Prophetic worship is a trending activity within the Charismatic movement that combines spontaneous music, dance, and other art forms to present a “new” word from God. The word prophetic in this context means “hearing God in your heart and communicating what He says.” To prophesy is to speak (or sing) by “inspiration.” Sometimes the music and lyrics during a prophetic worship service are said to be “the song of the Lord,” because of the belief that the musicians and song leaders were “inspired” to speak God’s word—in the same way that the Old Testament prophets were.
There is an emphasis on spontaneity in prophetic worship. There are no programs to follow, no lyrics on the screen, and no rehearsals ahead of time. Words to the songs just “come” to the singer, as the Spirit supposedly directs him or her, and the musicians play along. Whatever the Spirit wants to sing is sung. Prophetic worship services often include other Charismatic elements such as tongues-speaking, ecstatic utterances, and claims of healing. There is much talk of “the spirit of Elijah,” “Jehoshaphat worship style,” “anointing,” and “soaking.”
Those who promote prophetic worship use several passages of Scripture (almost exclusively Old Testament) to support their practice.
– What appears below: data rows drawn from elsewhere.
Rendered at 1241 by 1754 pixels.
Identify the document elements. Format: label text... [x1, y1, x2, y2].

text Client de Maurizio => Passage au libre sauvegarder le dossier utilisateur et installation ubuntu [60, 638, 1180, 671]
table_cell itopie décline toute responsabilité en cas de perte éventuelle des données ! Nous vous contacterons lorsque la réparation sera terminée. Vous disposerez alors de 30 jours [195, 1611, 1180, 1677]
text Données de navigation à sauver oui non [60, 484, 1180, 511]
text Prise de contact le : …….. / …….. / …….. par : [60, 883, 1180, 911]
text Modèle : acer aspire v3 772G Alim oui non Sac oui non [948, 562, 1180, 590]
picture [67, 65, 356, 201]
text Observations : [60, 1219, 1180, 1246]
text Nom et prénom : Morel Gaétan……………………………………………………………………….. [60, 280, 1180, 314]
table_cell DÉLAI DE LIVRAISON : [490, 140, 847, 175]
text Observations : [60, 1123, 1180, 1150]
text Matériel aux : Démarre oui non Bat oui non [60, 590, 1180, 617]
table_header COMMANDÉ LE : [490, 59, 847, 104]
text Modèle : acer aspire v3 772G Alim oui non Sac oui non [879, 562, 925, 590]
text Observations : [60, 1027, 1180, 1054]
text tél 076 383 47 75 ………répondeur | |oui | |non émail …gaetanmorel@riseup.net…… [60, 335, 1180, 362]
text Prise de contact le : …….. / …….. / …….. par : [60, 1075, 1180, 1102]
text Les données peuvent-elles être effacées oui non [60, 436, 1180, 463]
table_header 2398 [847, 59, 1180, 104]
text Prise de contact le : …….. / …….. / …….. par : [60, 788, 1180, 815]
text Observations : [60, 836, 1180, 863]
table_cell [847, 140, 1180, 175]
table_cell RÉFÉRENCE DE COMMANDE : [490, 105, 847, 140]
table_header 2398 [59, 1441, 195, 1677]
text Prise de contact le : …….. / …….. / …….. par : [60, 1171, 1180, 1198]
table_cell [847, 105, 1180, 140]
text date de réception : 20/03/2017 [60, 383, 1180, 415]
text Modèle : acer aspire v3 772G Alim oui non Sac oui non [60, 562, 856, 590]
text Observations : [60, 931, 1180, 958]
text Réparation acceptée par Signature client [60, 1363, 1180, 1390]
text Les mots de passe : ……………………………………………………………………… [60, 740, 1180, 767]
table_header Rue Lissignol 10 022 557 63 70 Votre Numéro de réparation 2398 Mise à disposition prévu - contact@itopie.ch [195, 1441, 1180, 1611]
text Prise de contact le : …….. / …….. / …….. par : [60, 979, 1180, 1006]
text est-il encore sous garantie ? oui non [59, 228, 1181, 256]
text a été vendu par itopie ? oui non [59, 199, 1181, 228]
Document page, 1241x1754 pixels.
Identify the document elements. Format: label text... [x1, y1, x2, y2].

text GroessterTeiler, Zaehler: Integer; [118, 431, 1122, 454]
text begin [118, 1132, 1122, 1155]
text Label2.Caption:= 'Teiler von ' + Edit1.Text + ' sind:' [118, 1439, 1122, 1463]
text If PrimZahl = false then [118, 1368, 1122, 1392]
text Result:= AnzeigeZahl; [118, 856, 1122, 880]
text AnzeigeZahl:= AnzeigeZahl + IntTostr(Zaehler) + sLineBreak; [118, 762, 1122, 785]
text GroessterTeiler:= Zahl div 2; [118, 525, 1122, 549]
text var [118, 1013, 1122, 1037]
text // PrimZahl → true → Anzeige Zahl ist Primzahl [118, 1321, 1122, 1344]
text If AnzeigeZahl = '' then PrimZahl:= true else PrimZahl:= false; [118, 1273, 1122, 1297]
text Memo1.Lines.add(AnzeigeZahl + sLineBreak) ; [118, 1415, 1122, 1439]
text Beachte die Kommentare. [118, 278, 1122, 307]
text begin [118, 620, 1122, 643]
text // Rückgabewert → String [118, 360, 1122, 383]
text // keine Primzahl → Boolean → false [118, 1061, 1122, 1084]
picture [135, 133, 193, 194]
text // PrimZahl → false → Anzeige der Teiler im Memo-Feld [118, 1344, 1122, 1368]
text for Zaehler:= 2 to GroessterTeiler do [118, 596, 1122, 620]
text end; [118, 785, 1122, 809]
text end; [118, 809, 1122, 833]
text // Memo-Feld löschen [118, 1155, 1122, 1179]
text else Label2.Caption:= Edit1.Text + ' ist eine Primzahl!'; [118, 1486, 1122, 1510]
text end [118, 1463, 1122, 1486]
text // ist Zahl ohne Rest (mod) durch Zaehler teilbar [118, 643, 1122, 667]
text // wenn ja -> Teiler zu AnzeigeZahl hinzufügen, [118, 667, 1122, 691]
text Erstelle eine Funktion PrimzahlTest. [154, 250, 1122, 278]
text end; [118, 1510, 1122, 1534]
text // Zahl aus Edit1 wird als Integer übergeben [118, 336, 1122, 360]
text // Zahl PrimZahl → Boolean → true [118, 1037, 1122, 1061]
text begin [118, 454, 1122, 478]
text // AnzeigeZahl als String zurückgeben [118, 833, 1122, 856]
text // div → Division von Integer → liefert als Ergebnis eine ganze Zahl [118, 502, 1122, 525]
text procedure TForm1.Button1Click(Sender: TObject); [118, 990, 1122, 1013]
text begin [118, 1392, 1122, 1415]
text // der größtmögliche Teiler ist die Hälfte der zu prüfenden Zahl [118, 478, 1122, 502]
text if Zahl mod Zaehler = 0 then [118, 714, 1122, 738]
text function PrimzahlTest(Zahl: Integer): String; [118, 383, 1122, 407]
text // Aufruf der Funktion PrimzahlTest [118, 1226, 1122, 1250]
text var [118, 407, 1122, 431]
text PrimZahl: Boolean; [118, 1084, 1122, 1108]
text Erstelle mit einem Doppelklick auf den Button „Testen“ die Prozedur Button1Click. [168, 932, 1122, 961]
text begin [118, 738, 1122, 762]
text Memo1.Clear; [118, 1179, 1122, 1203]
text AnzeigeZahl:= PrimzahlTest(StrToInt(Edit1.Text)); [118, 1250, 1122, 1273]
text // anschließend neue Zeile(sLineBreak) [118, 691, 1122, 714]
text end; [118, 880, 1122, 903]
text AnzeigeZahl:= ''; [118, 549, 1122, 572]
For example, the fact that Habakkuk included a song at the end of his prophecy shows a link between music and the “prophetic” (Habakkuk 3:1–19). And, since David was a prophet and a musician, and since he did a spontaneous dance “before the Lord” (2 Samuel 6:14), we should do the same. (Using this passage has an added benefit: anyone who criticizes the prophetic worship style is considered a “Michal,” verse 16.)
Is there anything wrong with spontaneity in worship? Absolutely not. Can the Holy Spirit use our artistic ability for the glory of God? Yes, He can, and He does. Is music an important tool in the communication of God’s Word? Yes, and Spirit-filled believers will be characterized by song (Ephesians 5:18–19).
However, prophetic worship goes beyond simply praising God with its claim that God is still giving “new” revelation to His people today. In prophetic worship, glossolalia, a “small inner voice,” and whatever lyrics being sung at the moment are all equated with the Holy Scriptures. And therein lies the danger. To place anything on par with Scripture is to diminish God’s Word and open the door to deception. For anyone to claim the role of prophet or apostle, on par with Elijah or Paul, is to invite God’s resistance of the proud (James 4:6) and bring confusion to the church. Prophetic worship may offer opportunities for musical creativity, but it is not “inspired” in the sense that the Bible is, and it does not provide any new revelation from God.